The landmark ruling, one of three concerned with the same issue yesterday, was welcomed by the European Commission, which has been pressing EU countries to free investment across EU frontiers.

Analysts believe the court's findings will spur foreign takeovers in a market where cross-border investment is already worth 670bn euros (£431bn) or 8 per cent of EU gross domestic product. The judgment also clears the way for Brussels to bring forward plans for new rules on takeovers.

In its decision yesterday, the Luxembourg-based court described golden shares, which give minority owners more control in certain circumstances, as a barrier to the free movement of capital that could be justified only in cases of national strategic interest, and if the measures were proportionate.

In addition to the judgment against France, the court outlawed a Portuguese decree from the early 1990s that allows the government to take a controlling stakes in privatised companies. But it said Belgium is entitled to retain golden shares in its recently privatised gas company Distrigaz.

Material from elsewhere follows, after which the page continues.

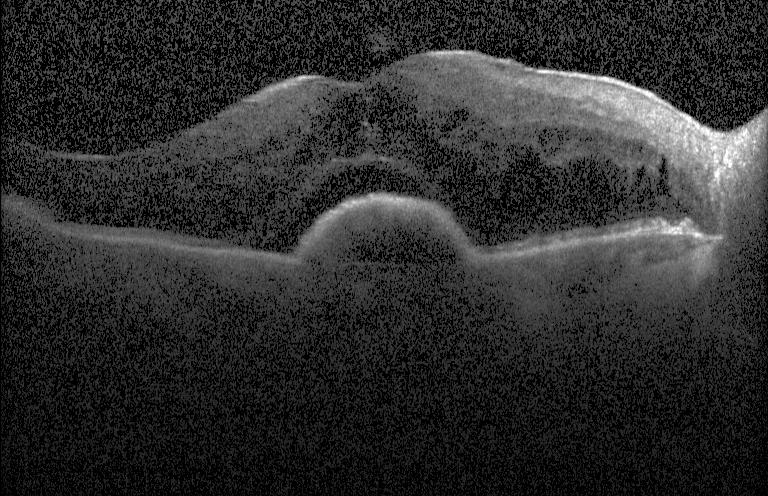
Macular OCT: a choroidal neovascular membrane.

In the Belgian case, the measures taken by the government were judged to be in the national interest and proportionate. In France, while the court found there was a strategic national interest at stake, it ruled that the government decree gave disproportionate powers. Elf is now merged with TotalFina, with French government approval, and the French Finance Minister, Francis Mer, said yesterday that the new company, TotalFinaElf, now had "the means to take care of its own future. As a result, the issue is no longer dangerous for us".

The Commission, which had challenged the practice of golden shares, said it felt vindicated by the rulings which, it argued, backed its policy advocated since 1997. It will look at cases individually before deciding whether to take more legal action. Two similar cases are pending before the court, one against Britain's restrictions on the control of BAA, the UK airports operator, and the other against Spanish privatisation legislation.

However, the ruling might not apply to a German law that preserves the state of Lower Saxony's influence over the ownership of Volkswagen by barring anyone from controlling more than 20 per cent. A Commission spokesman saidthiswas not a golden share.